For investors, this trend presents challenges. Retail investors often miss out on early-stage growth, as much of the value creation happens before companies go public. Take Databricks, for example – it achieved $4 billion in annual recurring revenue while still private. By the time such companies debut on the public market, their valuations are already mature. As Brian Nichols from Angel Squad put it, investors often find themselves "buying mature companies at mature valuations".
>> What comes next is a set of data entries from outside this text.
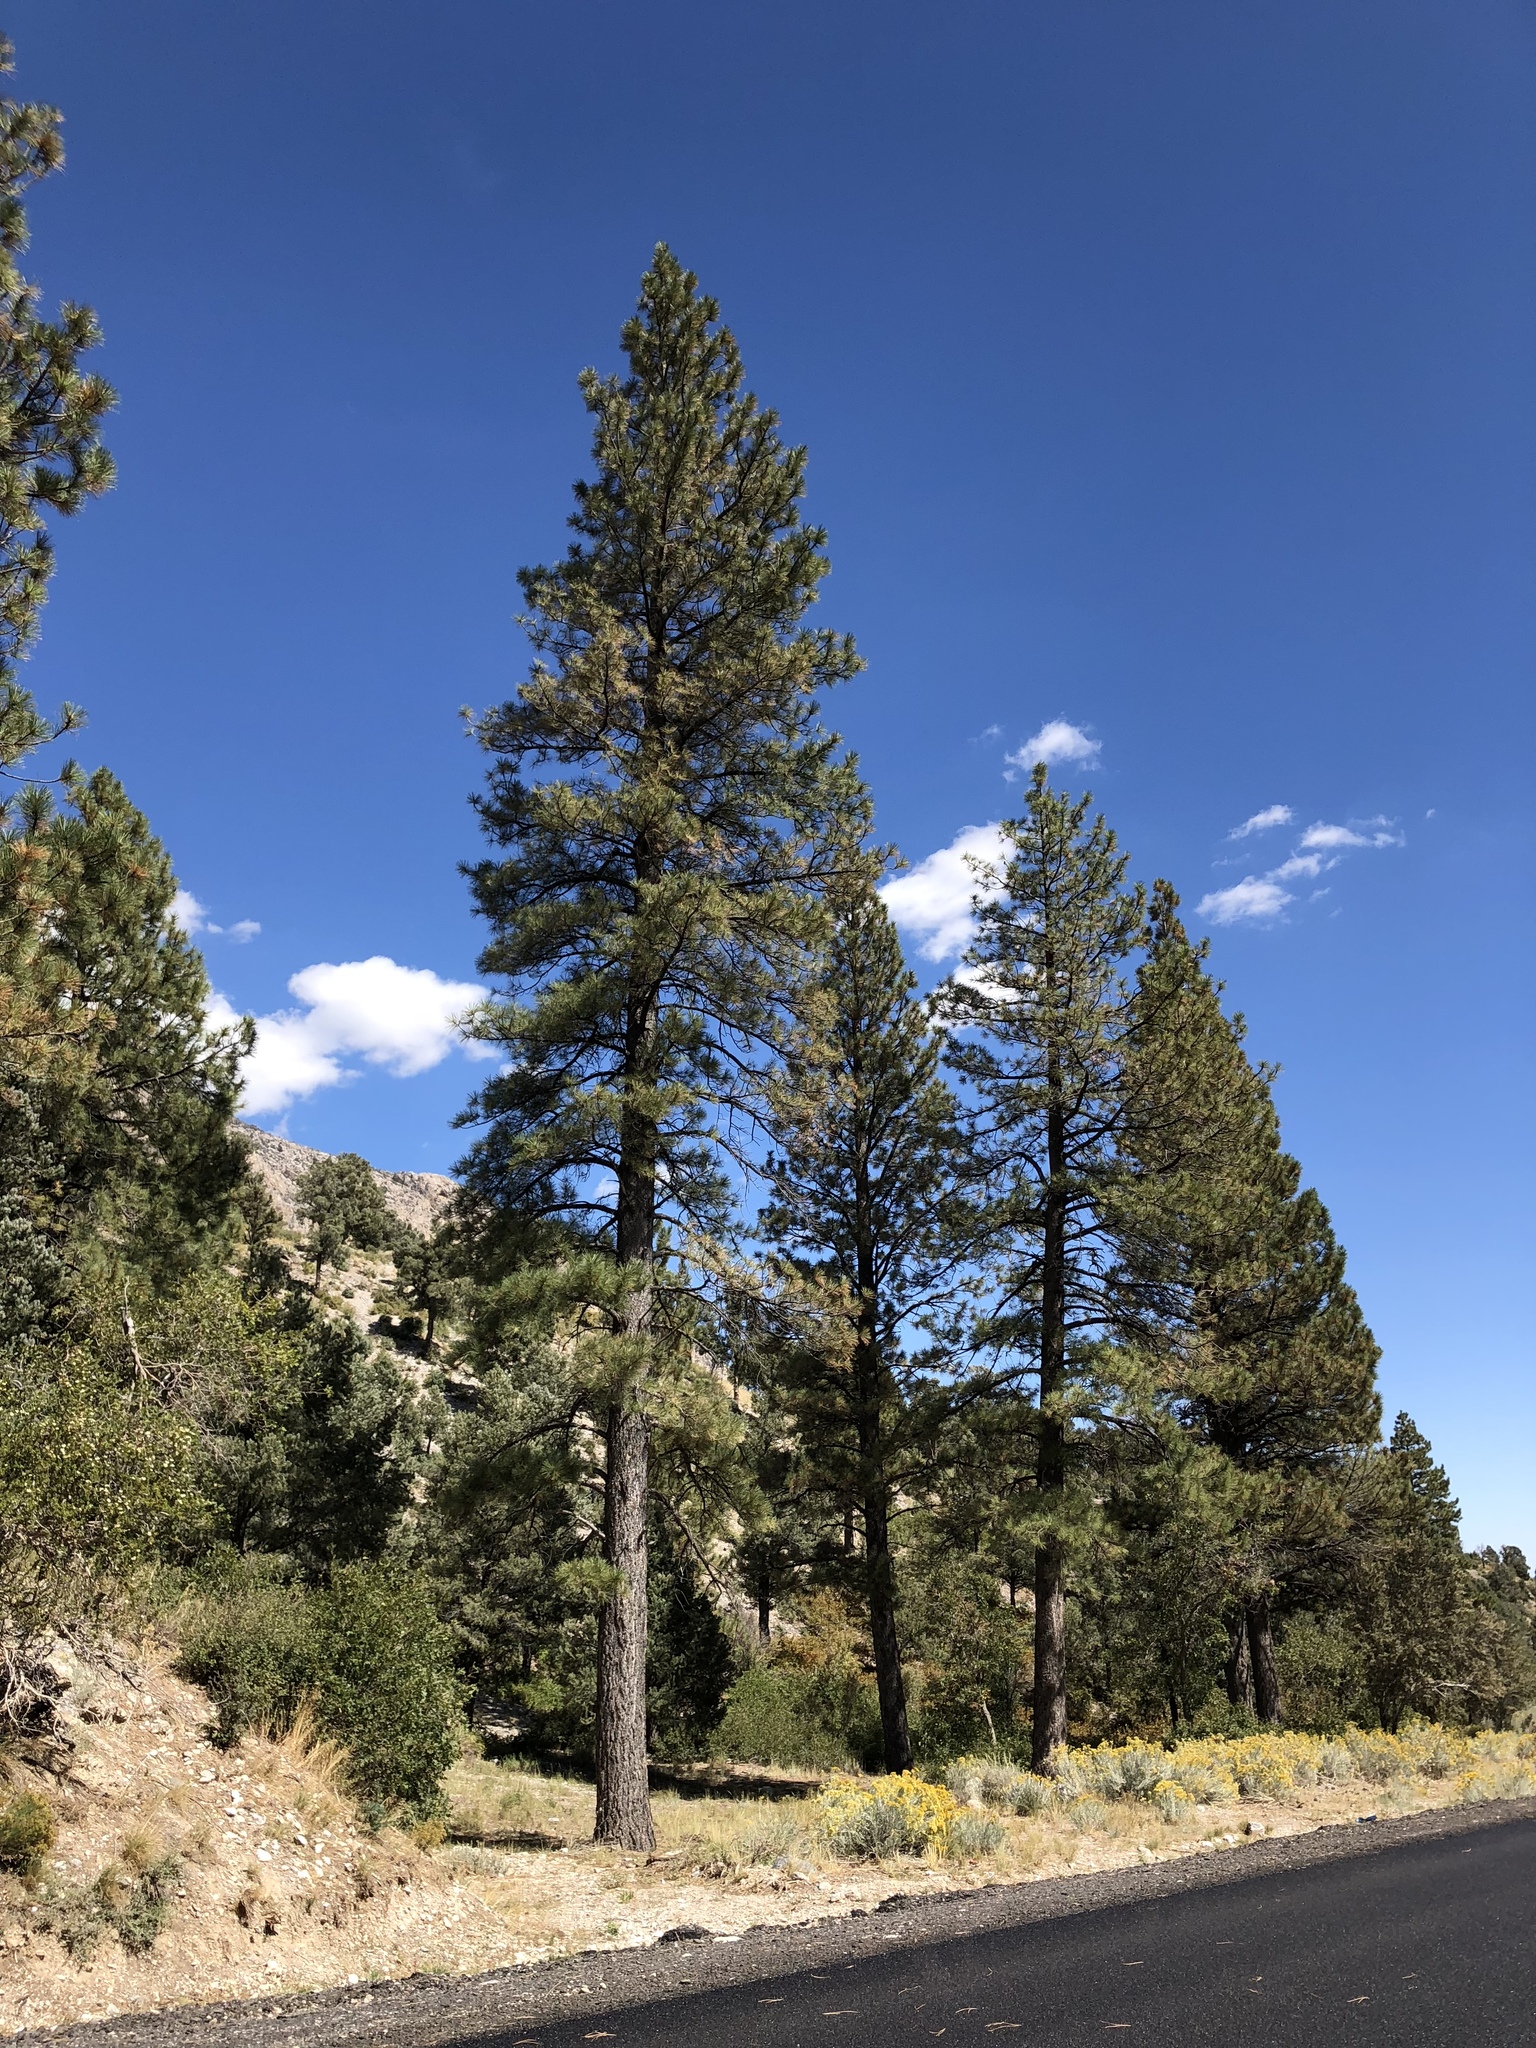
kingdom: Plantae
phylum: Tracheophyta
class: Pinopsida
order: Pinales
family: Pinaceae
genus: Pinus
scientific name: Pinus ponderosa
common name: Western yellow-pine
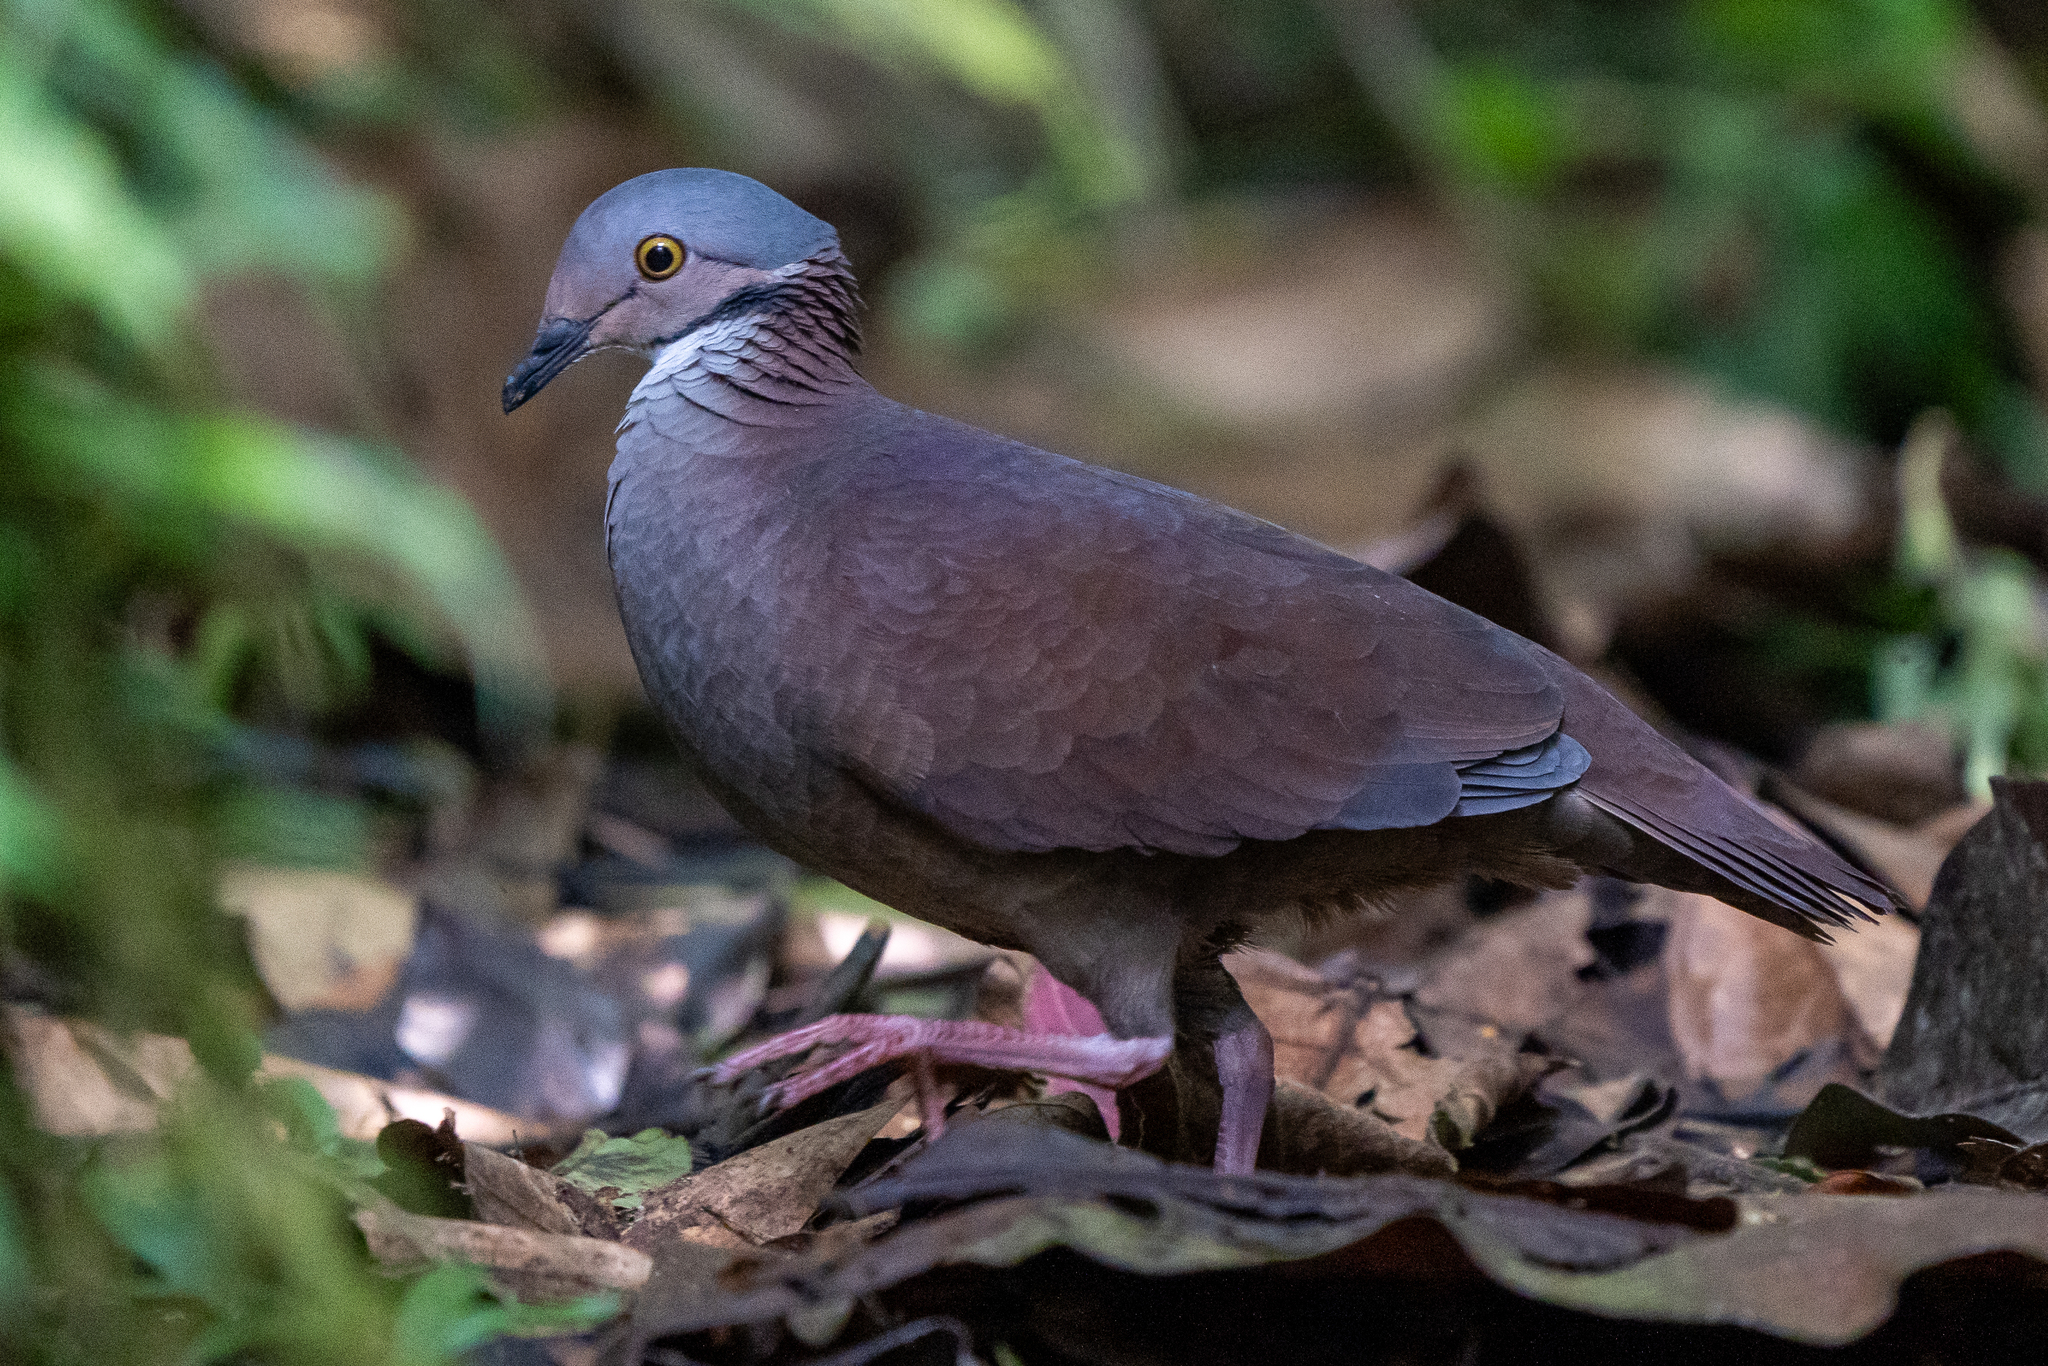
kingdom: Animalia
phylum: Chordata
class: Aves
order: Columbiformes
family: Columbidae
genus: Zentrygon
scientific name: Zentrygon frenata
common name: White-throated quail-dove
To capture earlier growth opportunities, investors need to look beyond traditional public markets. Options like angel investing, venture funds, or secondary market platforms can provide access to pre-IPO shares. However, these avenues require careful consideration. Special Purpose Vehicles (SPVs), for instance, come with complex fee structures and ownership layers that demand thorough due diligence. Additionally, tracking secondary market valuations can offer a more accurate picture of a company’s worth compared to older venture round estimates.

Private markets have become the epicenter of growth, with companies leveraging ample capital and strategic freedom to delay going public. For investors aiming to tap into these opportunities, understanding and navigating private markets is no longer just an option – it’s a necessity to remain competitive in today’s evolving investment world.

FAQs

What has changed to let companies raise huge funding without an IPO?

The growth of private capital has reshaped how companies secure funding, allowing them to raise billions without the need for public offerings. Companies like SpaceX and Databricks have tapped into this trend, attracting substantial investments through private funding rounds while sidestepping the challenges of IPOs.

At the same time, secondary markets provide a way for early investors and employees to cash out their shares, easing the pressure to go public. This approach gives companies the freedom to prioritize growth, pursue new ideas, and focus on long-term objectives without the constant scrutiny and unpredictability of public markets.

How do private companies give employees and early investors liquidity?

Private companies create liquidity through secondary market transactions, such as secondary sales and tender offers. These transactions give shareholders a chance to sell their shares before an IPO, providing an opportunity to turn potential gains into actual cash. Additionally, some companies run liquidity programs for employees holding RSUs, allowing them to sell shares ahead of a public offering. These methods let early stakeholders convert their equity into cash, often to cover personal expenses, while easing the urgency for the company to pursue a public listing.

How can individual investors get pre-IPO exposure responsibly?

Individual investors have options to responsibly explore pre-IPO opportunities, primarily through private secondary markets or specialized investment funds. While direct access is typically reserved for institutional and accredited investors, some private companies are starting to create pathways for smaller investors to get involved.

It’s crucial to keep a few things in mind: these investments come with higher risks, extended lock-up periods, and limited liquidity. To make informed decisions, take the time to conduct thorough research and stay updated on market trends. This approach can help you weigh potential returns against the inherent challenges of these investments.